Quotes by Charlotte Bronte:
 
A ruffled mind makes a restless pillow.
Cheerfulness, it would appear, is a matter which depends fully as much on the state of things within, as on the state of things without and around us.
I am no bird; and no net ensnares me; I am a free human being with an independent will.
I feel monotony and death to be almost the same.
I try to avoid looking forward or backward, and try to keep looking upward.
I'm just going to write because I cannot help it.
If all the world hated you, and believed you wicked, while your own conscience approved you, and absolved you from guilt, you would not be without friends.
The human heart has hidden treasures, In secret kept, in silence sealed; The thoughts, the hopes, the dreams, the pleasures, Whose charms were broken if revealed.
The soul, fortunately, has an interpreter - often an unconscious, but still a truthful interpreter - in the eye.

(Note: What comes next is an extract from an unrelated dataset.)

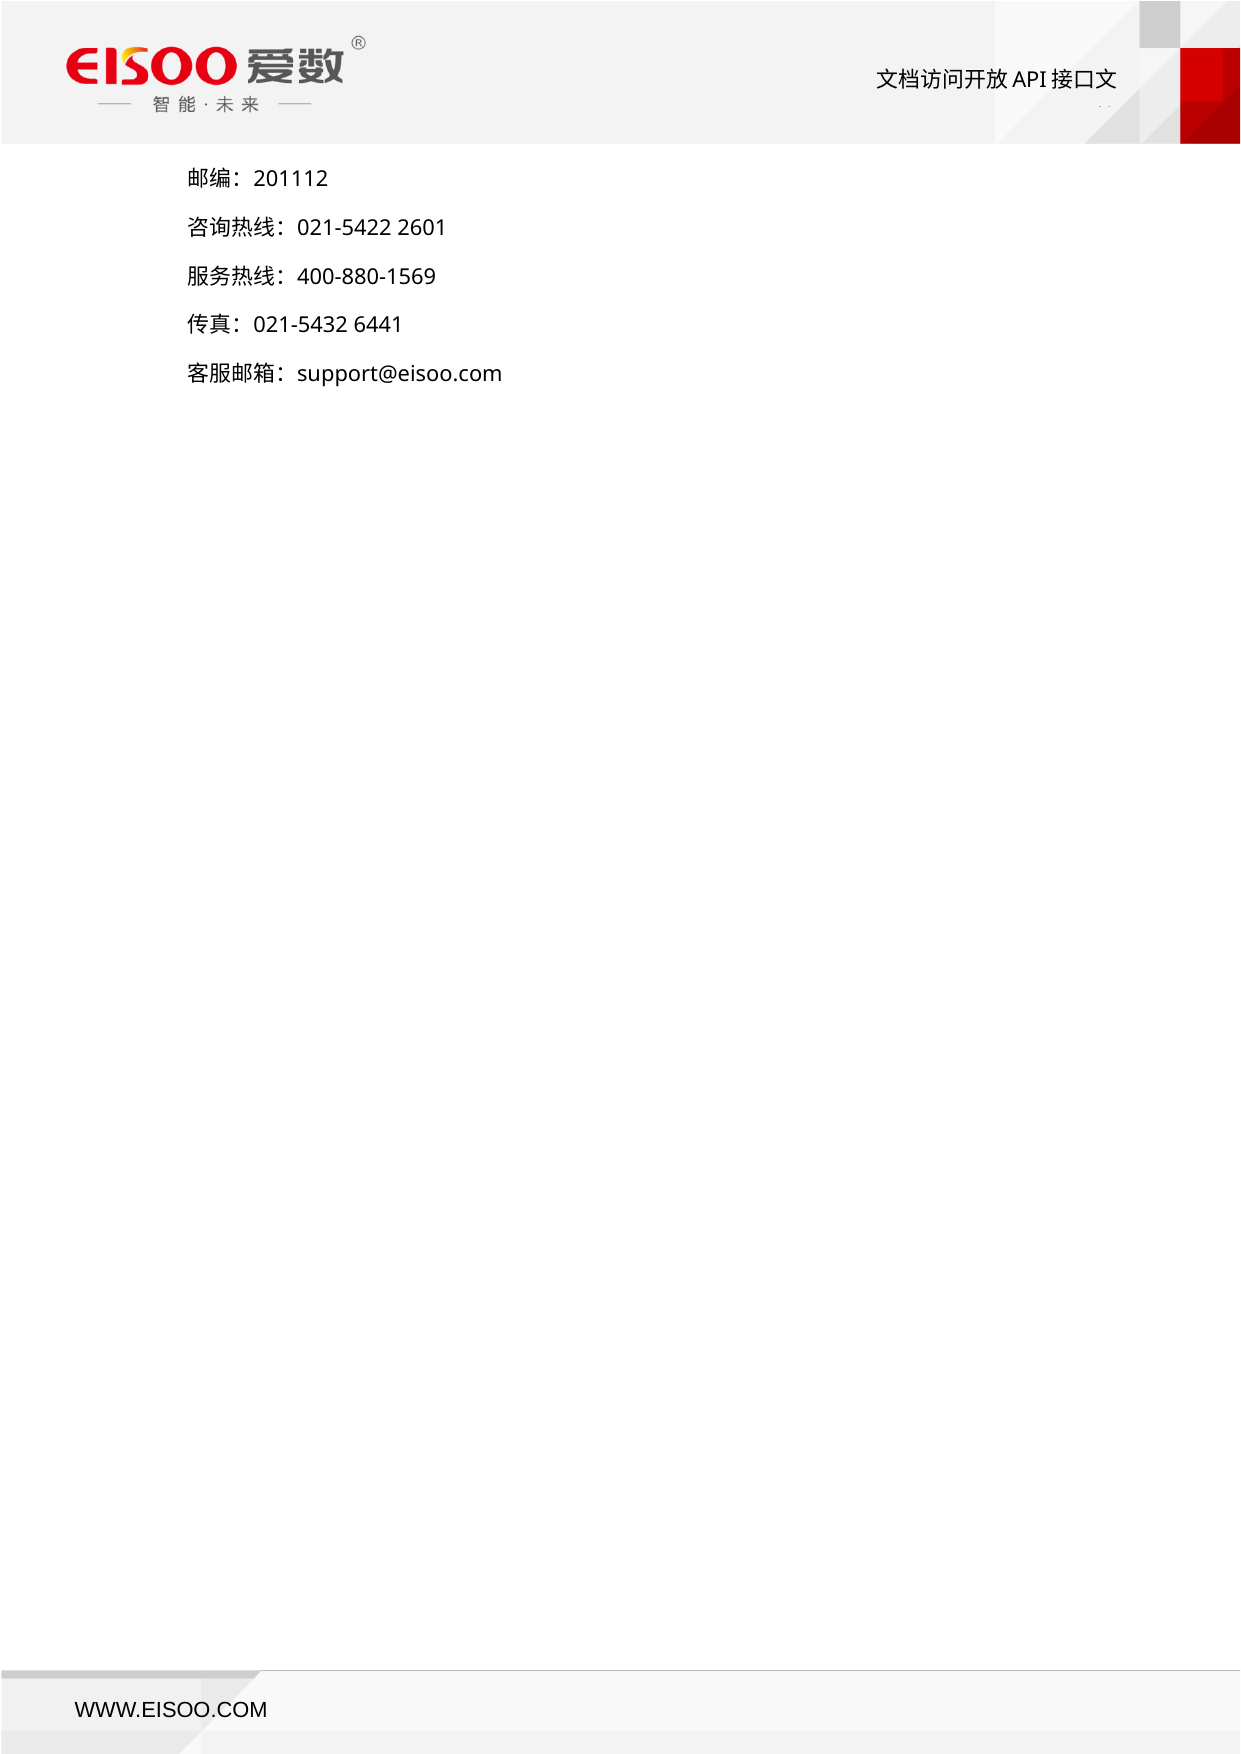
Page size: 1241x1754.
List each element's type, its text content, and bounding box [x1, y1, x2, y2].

You know full well as I do the value of sisters' affections: There is nothing like it in this world.
 
How am I to follow that?  By thinking upon these ideas....she also described at the end of the book someone dear to her.  Now, penetrated with his influence, and living by his affection, having his worth by intellect, and his goodness by heart - I preferred him before all humanity.  Can we be such an influence to others?  Giving our affections, trying to continue learning, pursuing goodness - are we parenting in this way?  With this example?  Seeking friends with these traits?  Continually trying to be all we are able to be - regardless of our "lot in life" - regardless of what we're given on Earth - the sweet taste of heaven now, or if we continually travel in winds...Are we seeking to live honorably as a soldier?  So many thoughts in this book...tackle it....you'll be glad you did.  Go, take on your day - make your epitaph tonight worth writing...on how you will use the minutes ahead of you that you can not have back when you call it a day.  Thank you for coming in the store, for your encouragement, business, and notes.  All matters.   I hope I'm working when you come in - if not, know that I see you were there and thank you.  Susan
 

Latin for this week: 
Selige felicitatem - Choose happiness.
Hic habitat felicitas - Here dwells happiness.
 
 
Works Cited
Bronte, Charlotte.  Villette.  New York.  Penguin Putnam.  2004.